**Text to read:**
★ ★ ★ ★ ★
Not so long ago, and not for the first time, I wrote a letter to a young man in prison. I’ll call him Devon. Wary of getting the tone wrong, failing to keep my perfectionism at bay, it took a few scrunched-and-binned attempts to scribe the right message before I settled on the final version.
My intention was not to generate a response. In my own way, it was to communicate to Devon that I am — despite our estrangement, despite having not shaken his hand for five flown-by years — still invested in his journey. So I kept it simple. I asked how he was doing, offered words of encouragement, reflected positively on memories of working with him and his friends. I made it clear that he was welcome to write back, if he felt to. The act of folding the paper, slipping it into an envelope, thumbing down a stamp and walking to post it in the letterbox felt more purposeful than a thousand emails ever could.
Devon was a leading voice in one of the first youth groups with whom I facilitated sessions as a wide-eyed youth worker. He was the smartest in the room, the most committed to speaking his truth, the first to challenge his peers on their dishonesty or disrespect. Despite excelling in our sessions at the youth club, he was excluded from several schools, not for harming anyone, but for his stubborn refusal to follow the rules. He seemed to fairly feel they were an irrelevance to his lived, concrete reality: chaotic single parenthood inside the home; attacks by rival boys and stop-and-searches by police outside of it; rational temptations to make cash-in-hand under the wing of corrupted, red-eyed elders on his estate via illicit means.
★ ★ ★ ★ ★
**Given data:**
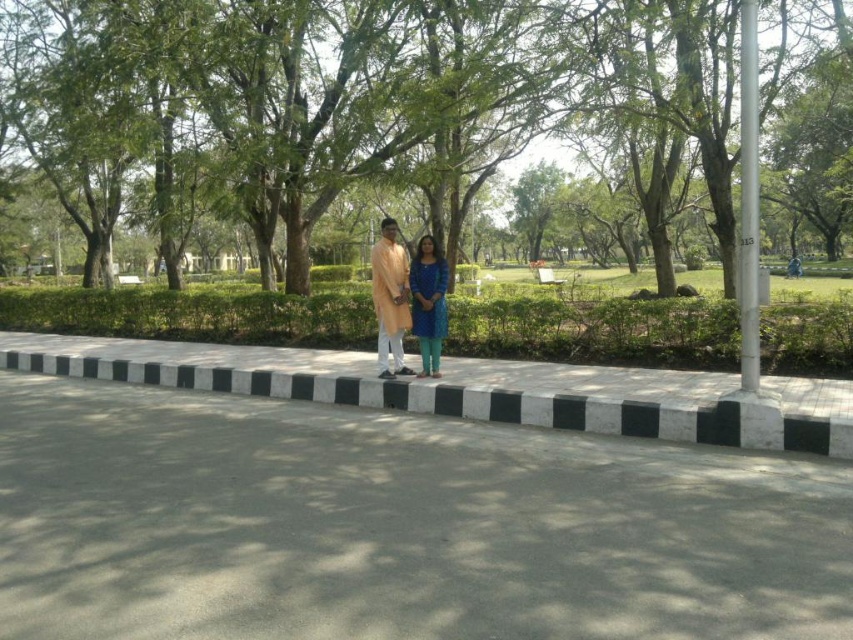
You are planning to place a teal fabric dress at center on the gray asphalt pavement at center. Considering their sizes, will the dress fit entirely on the pavement?

The gray asphalt pavement at center is larger in size than the teal fabric dress at center, so the dress will fit entirely on the pavement.

You are standing at the entrance of the park and want to walk to the gray asphalt pavement at center. According to the coordinates provided, in which direction should you head relative to your current position?

The gray asphalt pavement at center is located at coordinates point (x=396, y=525). Since coordinates typically increase from the bottom left corner, you should head towards the upper right direction from your current position at the entrance.

Based on the photo, you are planning to install a new streetlight in the park. The streetlight needs to be placed in such a way that it doesn t block the view of the green leafy tree at center from the black and white concrete curb at center. Based on their heights, can you determine if the streetlight should be placed closer to the tree or the curb?

The green leafy tree at center is taller than the black and white concrete curb at center. To avoid blocking the view of the tree from the curb, the streetlight should be placed closer to the curb so that the shorter curb doesn t obstruct the line of sight to the taller tree.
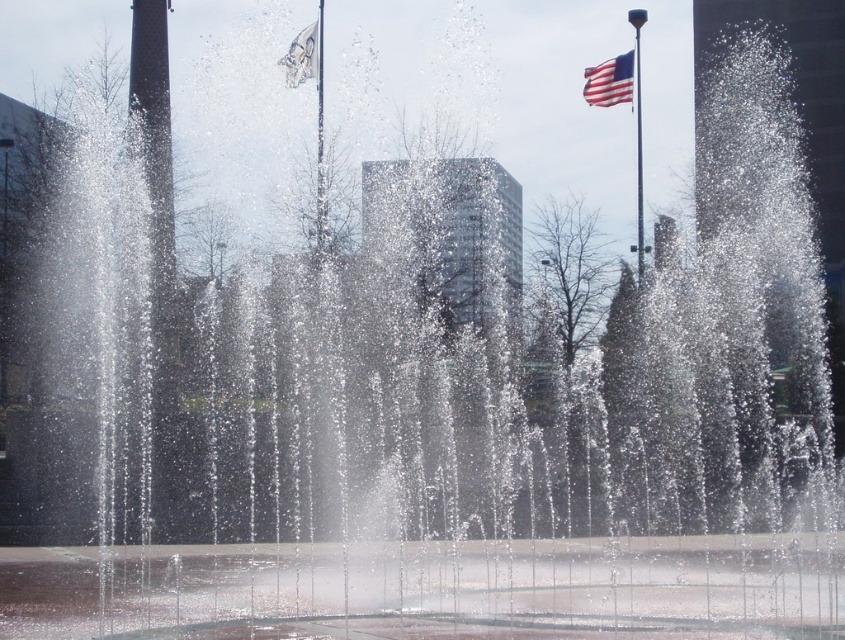
From the picture: Does american flag at upper right appear over white fabric flag at upper center?

No, american flag at upper right is not above white fabric flag at upper center.

Who is higher up, american flag at upper right or white fabric flag at upper center?

white fabric flag at upper center is above.

You are a GUI agent. You are given a task and a screenshot of the screen. Output one action in this format:
    pyautogui.click(x=<x>, y=<y>)
    Task: Click on the american flag at upper right
    The image size is (845, 640).
    Given the screenshot: What is the action you would take?
    pyautogui.click(x=609, y=81)

Identify the location of american flag at upper right. (609, 81).

Between metallic flag pole at center and white fabric flag at upper center, which one is positioned lower?

Positioned lower is white fabric flag at upper center.

How distant is metallic flag pole at center from white fabric flag at upper center?

→ 10.01 feet

Identify the location of metallic flag pole at center. (320, 140).

Does american flag at upper right appear over polished metal flag pole at upper right?

Correct, american flag at upper right is located above polished metal flag pole at upper right.

Can you confirm if american flag at upper right is thinner than polished metal flag pole at upper right?

Incorrect, american flag at upper right's width is not less than polished metal flag pole at upper right's.

Which is in front, point (627, 77) or point (636, 80)?

Point (627, 77) is more forward.

Image resolution: width=845 pixels, height=640 pixels. What are the coordinates of `american flag at upper right` in the screenshot? It's located at (609, 81).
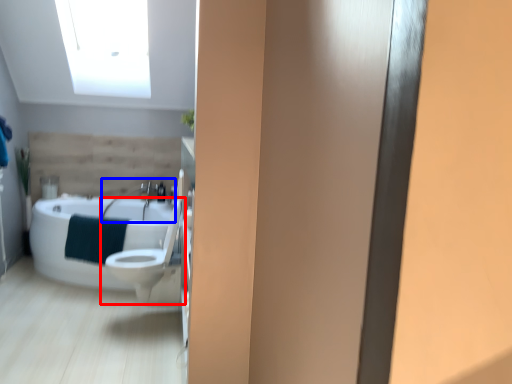
Question: Which object appears farthest to the camera in this image, toilet (highlighted by a red box) or sink (highlighted by a blue box)?

Choices:
 (A) toilet
 (B) sink

Answer: (B)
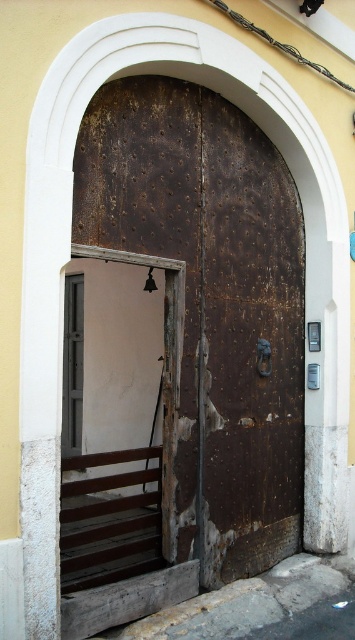
What are the coordinates of the rusty metal door at center?

The coordinates of the rusty metal door at center are 0.473 in the x direction and 0.597 in the y direction.

You are a delivery person trying to find the correct apartment entrance. You see a rusty metal door at center and a metallic gray door at left. According to the building layout, the apartment you need is on the left side of the building. Which door should you choose?

You should choose the metallic gray door at left because the rusty metal door at center is positioned on the right side of it, meaning the metallic gray door at left is on the left side of the building.

You are a delivery person carrying a large package that requires a 3.5 meter wide space to maneuver. You see the rusty metal door at center and the metallic gray door at left. Is there enough space between them to move your package through?

The rusty metal door at center and the metallic gray door at left are 3.04 meters apart from each other, so there is not enough space to maneuver a package requiring 3.5 meters of clearance.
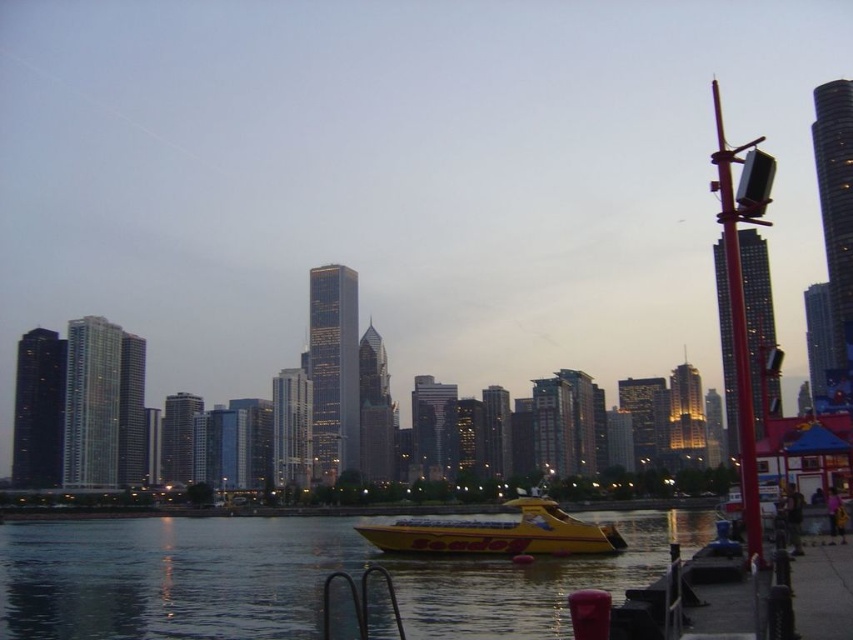
Question: Which point appears closest to the camera in this image?

Choices:
 (A) (33, 529)
 (B) (496, 552)

Answer: (B)

Question: Does transparent water at center appear over yellow matte seadog at center?

Choices:
 (A) yes
 (B) no

Answer: (B)

Question: From the image, what is the correct spatial relationship of transparent water at center in relation to yellow matte seadog at center?

Choices:
 (A) above
 (B) below

Answer: (B)

Question: Can you confirm if transparent water at center is positioned to the right of yellow matte seadog at center?

Choices:
 (A) no
 (B) yes

Answer: (A)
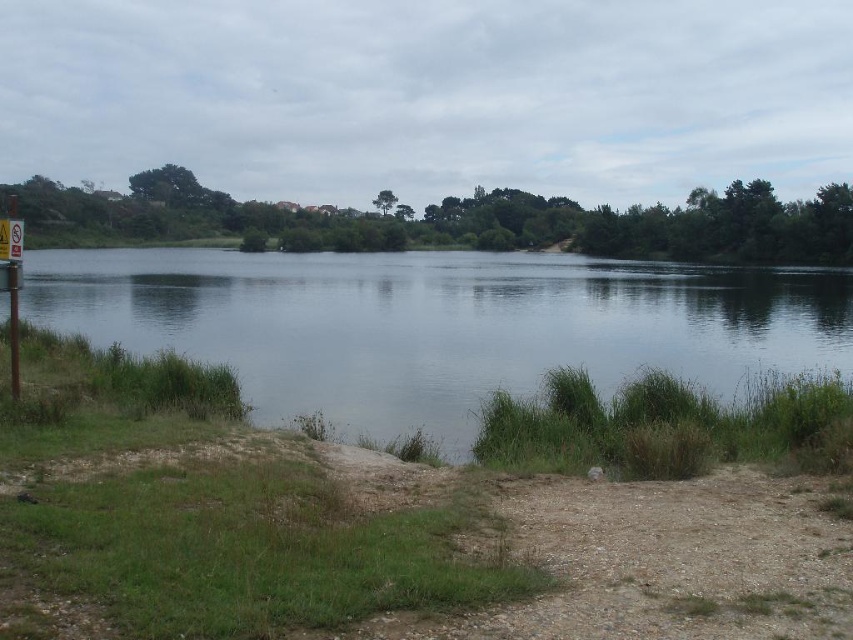
You are standing on the dirt path and want to walk to the clear water at center. The metal sign at left is in your way. Can you walk around it without stepping into the water?

The clear water at center has a greater height compared to the metal sign at left, so the metal sign at left is lower. You can walk around the metal sign at left by stepping onto the higher clear water at center.

You are standing on the dirt path leading to the lake. There is a point marked at coordinates (440, 324). What is located at that point?

The point at coordinates (440, 324) is marked as clear water at center.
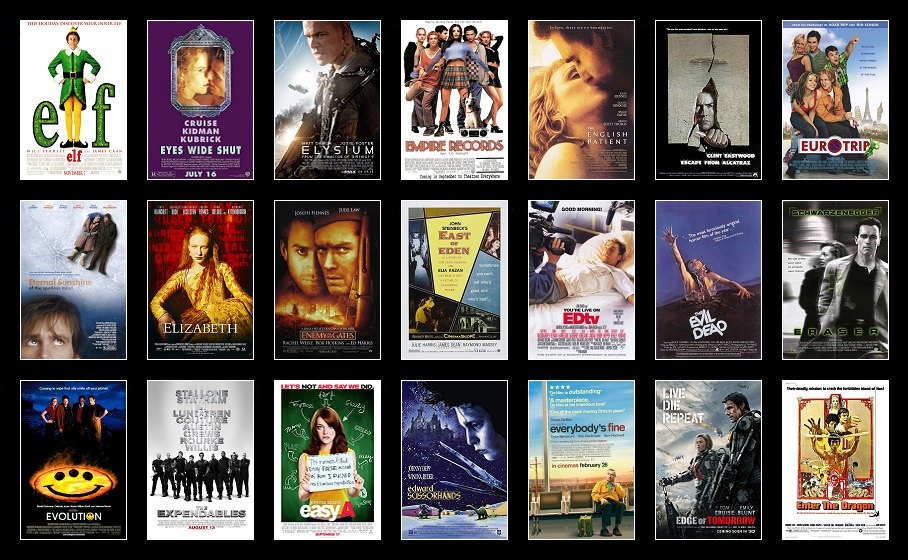
You are a GUI agent. You are given a task and a screenshot of the screen. Output one action in this format:
    pyautogui.click(x=<x>, y=<y>)
    Task: Click on the posters in the top row
    The image size is (908, 560).
    Given the screenshot: What is the action you would take?
    pyautogui.click(x=85, y=80), pyautogui.click(x=196, y=93), pyautogui.click(x=337, y=97), pyautogui.click(x=436, y=100), pyautogui.click(x=574, y=104), pyautogui.click(x=724, y=105), pyautogui.click(x=813, y=109)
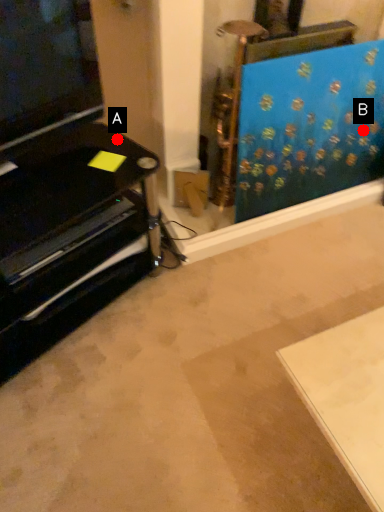
Question: Two points are circled on the image, labeled by A and B beside each circle. Which point is farther from the camera taking this photo?

Choices:
 (A) A is further
 (B) B is further

Answer: (B)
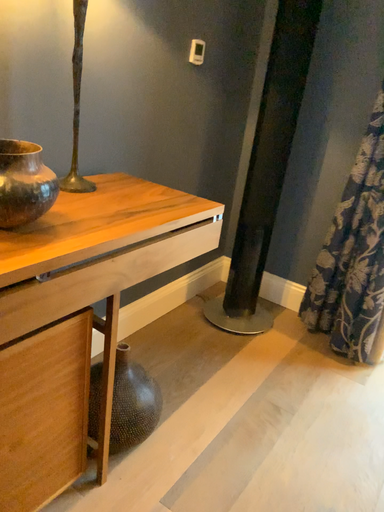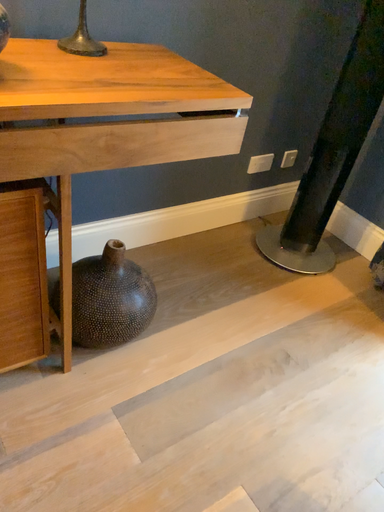
Question: Which way did the camera rotate in the video?

Choices:
 (A) rotated right
 (B) rotated left

Answer: (B)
★ ★ ★ ★ ★
**Instructions:**
• 1. From the essay about Devon, copy out the passage that begins with "Not so long" and ends with "the final version.".
• 2. How many lines of the entries contain the string "appears"? Answer with the number alone.

**Expected outputs:**
• 1.
Not so long ago, and not for the first time, I wrote a letter to a young man in prison. I’ll call him Devon. Wary of getting the tone wrong, failing to keep my perfectionism at bay, it took a few scrunched-and-binned attempts to scribe the right message before I settled on the final version.

• 2. 2